Here are a few common TMJ exercises you can try out at home:

Exercise 1

  1. Close your mouth with your top and bottom teeth touching. Touch your tongue to your soft palate, holding that position for a few seconds.

  2. Run the tip of your tongue backwards toward the soft palate. Move your tongue as far back as you can without experiencing discomfort.

  3. Keep your tongue in place and slowly open your mouth. Stop once you feel your tongue begin to lose contact with your soft palate. Hold this position and count to five.

  4. Repeat this process for as long as possible, or until you’ve reached the five minute mark.

Exercise 2

  1. Stand against a wall, keeping your back and shoulders straight.

  2. Pull your chin toward you like you’re trying to create a double-chin. You may notice a stretching feeling around your TMJ at this point.

  3. Hold this position for about five seconds.

  4. Repeat this procedure about five times.

Exercise 3

  1. Start by placing your thumb firmly under your chin. Don’t press too hard, but keep consistent pressure.

  2. Apply pressure to your chin with your thumb as you open your mouth.

  3. Hold your mouth open for about five seconds.

  4. Reverse the movement. Start by squeezing your chin between your fingers, which will make it more difficult to close your mouth.

  5. Repeat about five times.

For some cases, your dentist will advise wearing a mouth guard or splint as part of your TMJ treatment which helps if you clench your jaw or grind your teeth, especially if you are grinding at night.

Are the Exercises Effective?

TMJ exercises can be effective when it comes to relieving discomfort and pain.

If your TMJ disorder is related to a problematic behavior like grinding your teeth, a combination of behavior modification and TMJ exercises may eliminate the problem.

In severe cases or when TMJ is related to a displaced or dislocated disk, exercises may not be enough to correct the problem. That’s typically when your doctor will discuss more permanent treatment solutions with you.

alternatives to TMJ excercises

Permanent Treatment Options for TMJ

TMJ disorder can be treated in a variety of different ways. If specific exercises don’t provide relief when used in conjunction with over-the-counter treatments like applying hot and cold packs, your doctor may recommend a more permanent treatment option.

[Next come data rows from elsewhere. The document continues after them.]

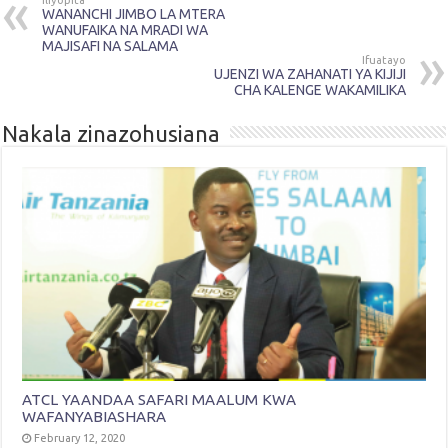
WANANCHI JIMBO LA MTERA
WANUFAIKA NA MRADI WA
MAJISAFI NA SALAMA
Ifuatayo
UJENZI WA ZAHANATI YA KIJIJI
CHA KALENGE WAKAMILIKA
Nakala zinazohusiana
ATCL YAANDAA SAFARI MAALUM KWA
WAFANYABIASHARA
February 12, 2020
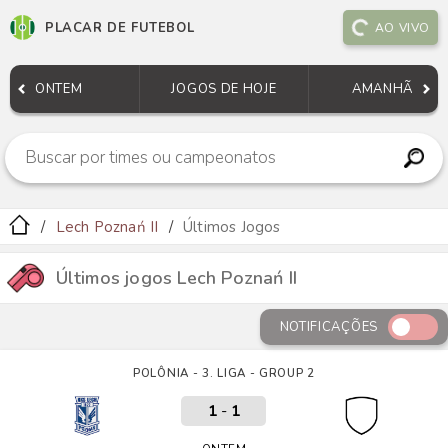
PLACAR DE FUTEBOL
AO VIVO
ONTEM
JOGOS DE HOJE
AMANHÃ
Lech Poznań II
Últimos Jogos
Últimos jogos Lech Poznań II
NOTIFICAÇÕES
POLÔNIA - 3. LIGA - GROUP 2
1
-
1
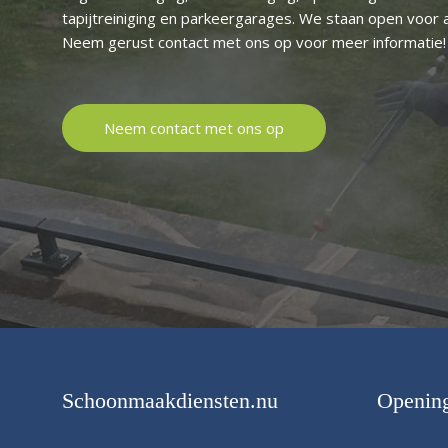
tapijtreiniging en parkeergarages. We staan open voor 
Neem gerust contact met ons op voor meer informatie!
Neem contact met ons op
Schoonmaakdiensten.nu
Opening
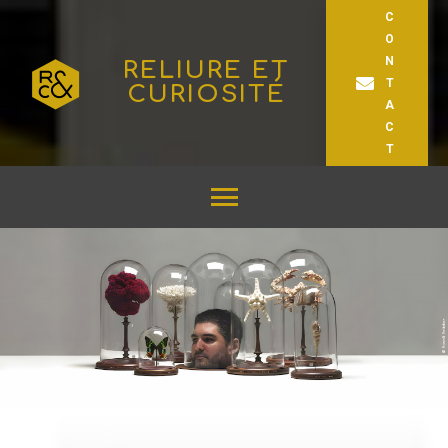
C
O
N
RELIURE ET
T
CURIOSITÉ
A
C
T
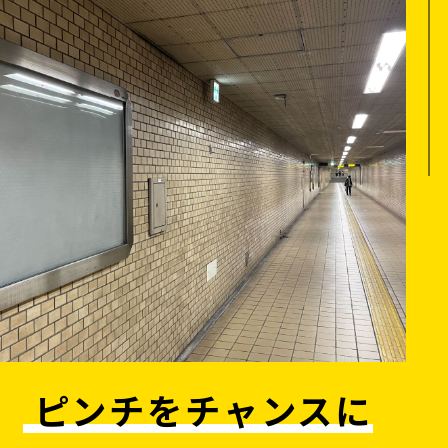
ピンチをチャンスに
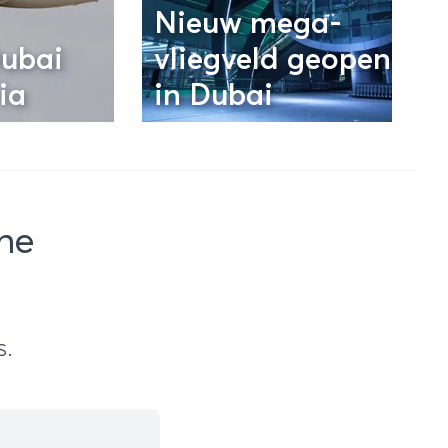
Nieuw mega-
Dubai
vliegveld geopend
ia
in Dubai
he
s.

Permanent treatment options for TMJ may include:

Corticosteroid injections and toxin type A injections like brand-name Botox are sometimes used to relieve pain related to TMJ disorders.

Arthrocentesis is a procedure that utilizes small needles that are inserted into the joint to flush out debris and byproducts of inflammation. This procedure is considered minimally invasive and has a quick recovery time.

Arthroscopic surgery is sometimes recommended to treat more severe TMJ disorders, as it typically has fewer risk and complications than traditional open-joint surgical procedures.

A surgical procedure known as a modified condylotomy can help address TMJ issues via the mandible. This procedure is most commonly recommended to patients who have issues with their jaw locking when they move their mouth.

Open-joint surgery may be required when structural issues are the cause of TMJ disorders.

Disclaimer: This article is intended to promote understanding of and knowledge about general oral health topics. It is not intended to serve as dental or other professional health advice and is not intended to be used for diagnosis or treatment of any condition or symptom. You should consult a dentist or other qualified healthcare provider with any questions you may have regarding a medical condition or treatment.